Pete Arredondo, who was placed on administrative leave over his response to the shooting at Robb Elementary, had secretly been sworn in to the city council position

Pete Arredondo, police chief for schools in Uvalde, Tex., speaks at a news conference after the mass shooting at Robb Elementary School on May 24. (Mikala Compton/Reuters)

Pedro “Pete” Arredondo, whose delayed response to the mass shooting at Robb Elementary School in Uvalde, Tex., has been widely criticized, resigned Saturday from his post on the city council.

“After much consideration, I regret to inform those who voted for me that I have decided to step down as a member of the city council for District 3,” Arredondo wrote in his resignation letter. “The mayor, the city council, and the city staff must continue to move forward without distractions.”

Arredondo’s resignation was first reported by the Uvalde Leader-News, and officials for the City of Uvalde initially learned of his decision from that article.

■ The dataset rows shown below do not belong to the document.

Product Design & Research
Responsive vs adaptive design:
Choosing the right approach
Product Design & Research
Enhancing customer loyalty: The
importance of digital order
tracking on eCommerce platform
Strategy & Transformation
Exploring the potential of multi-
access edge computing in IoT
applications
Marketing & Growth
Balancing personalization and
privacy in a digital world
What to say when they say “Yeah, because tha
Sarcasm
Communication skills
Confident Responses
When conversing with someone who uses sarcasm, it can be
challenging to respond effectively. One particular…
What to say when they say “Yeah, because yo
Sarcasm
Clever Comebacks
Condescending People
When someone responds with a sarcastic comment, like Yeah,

“While it is the right thing to do, no one from the City has seen a letter or any other documentation of his resignation, or even spoken with him,” read an initial statement from the city. The mayor and the city secretary received the resignation letter later in the afternoon, according to Gina Eisenberg, who has been handling the city’s media affairs.

Arredondo, his lawyer and a person who has handled media inquiries for him did not respond to requests for comment from The Washington Post.

Arredondo led a team of six officers who were chiefly responsible for ensuring the safety of Uvalde’s schools. On the day of the shooting that left 19 students and two teachers dead, it was his decision to have those officers wait for backup instead of rushing the classroom, according to state police.

It was the wrong decision. Period. There’s no excuse for that,” Texas Department of Public Safety Director Steven C. McCraw said days after the shooting, adding that wounded children were denied potentially lifesaving care during the wait.

Pete Arredondo spent years preparing for a school shooting. Then it happened.

In an interview last month with the Texas Tribune, Arredondo argued that his officers could not have burst into the classroom holding the gunman because the door jamb was made of steel, and therefore they had to wait for someone to bring them the keys. He also said that he was not aware that 911 calls were being placed from the classroom during that time because he and his team had left their radios outside the building, and no one informed them what was going on during the 77 minutes they were trying to find a way into the room.

Arredondo also told the Tribune that he did not agree with characterizations from other police officials that he was the scene’s incident commander and disputed charges that he told police to stand down.

Arredondo was placed on administrative leave from his school district position in late June. Around the same time, the city council also unanimously rejected Arredondo’s request for a leave of absence, and some members signaled to local media that they would be willing to oust him from the council if he missed three straight meetings, as permitted by the city charter.

Arredondo was elected to the city council before the mass shooting and sworn in one week after the incident, in secret.